Rewrite the listing from the line containing "phylum: Chordata" through the end, replacing "common name" with "vernacular name" and leaving everything else the same.

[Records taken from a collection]
— Begin —
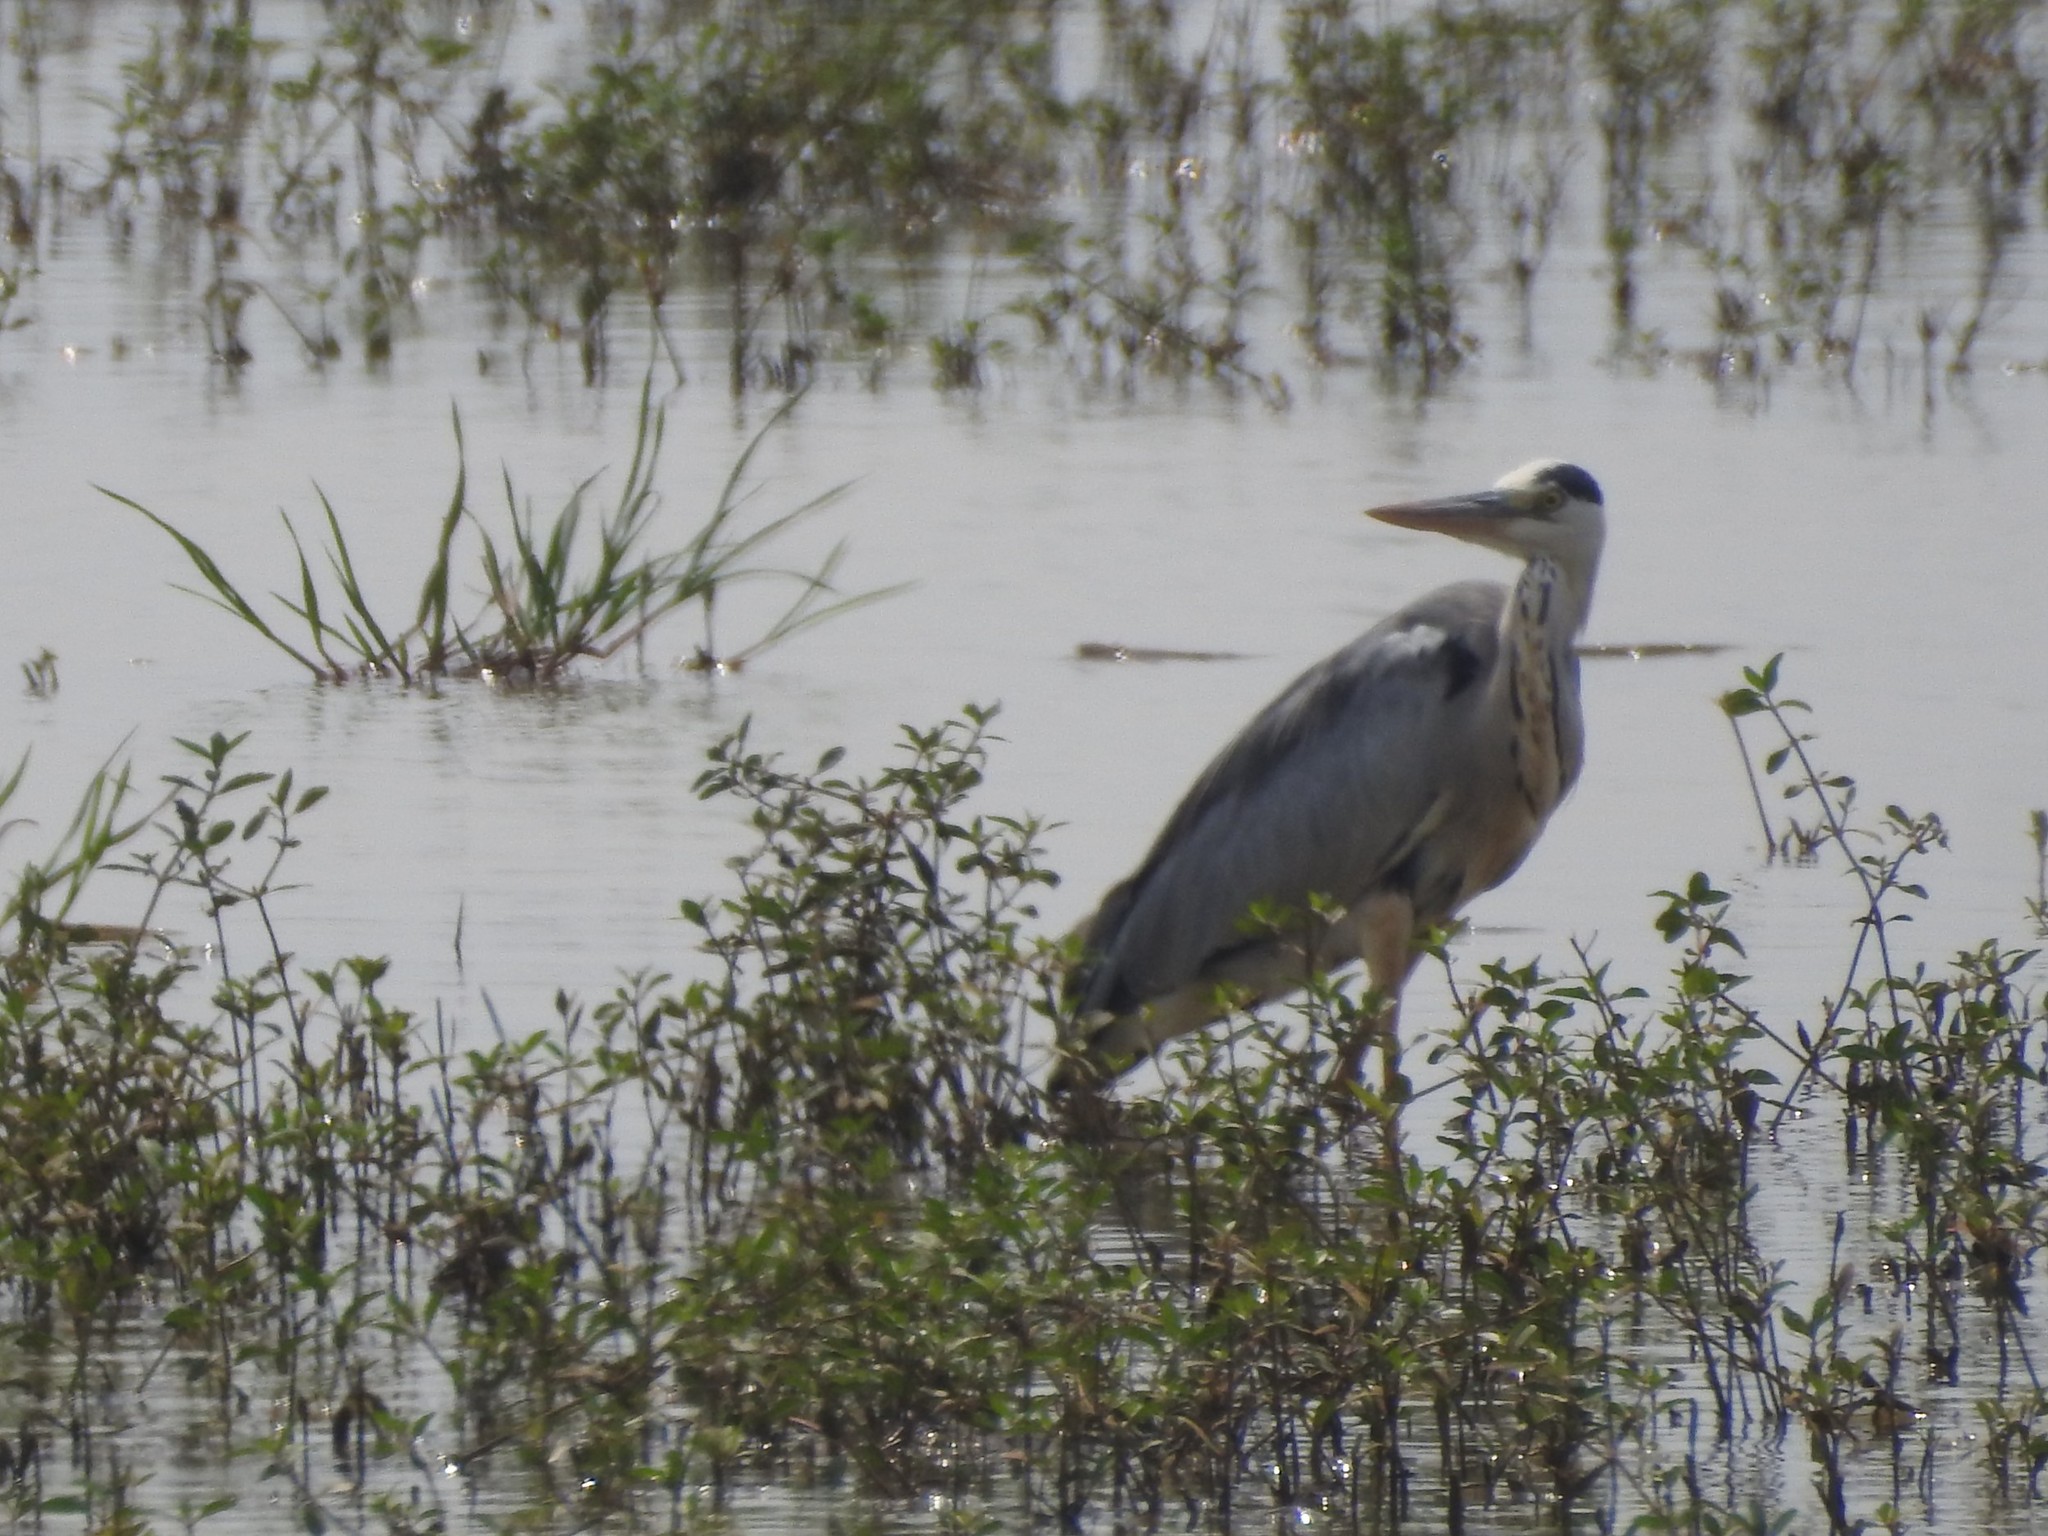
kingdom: Animalia
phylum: Chordata
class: Aves
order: Pelecaniformes
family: Ardeidae
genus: Ardea
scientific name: Ardea cinerea
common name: Grey heron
— End —
IN RESPONSE:
phylum: Chordata
class: Aves
order: Pelecaniformes
family: Ardeidae
genus: Ardea
scientific name: Ardea cinerea
vernacular name: Grey heron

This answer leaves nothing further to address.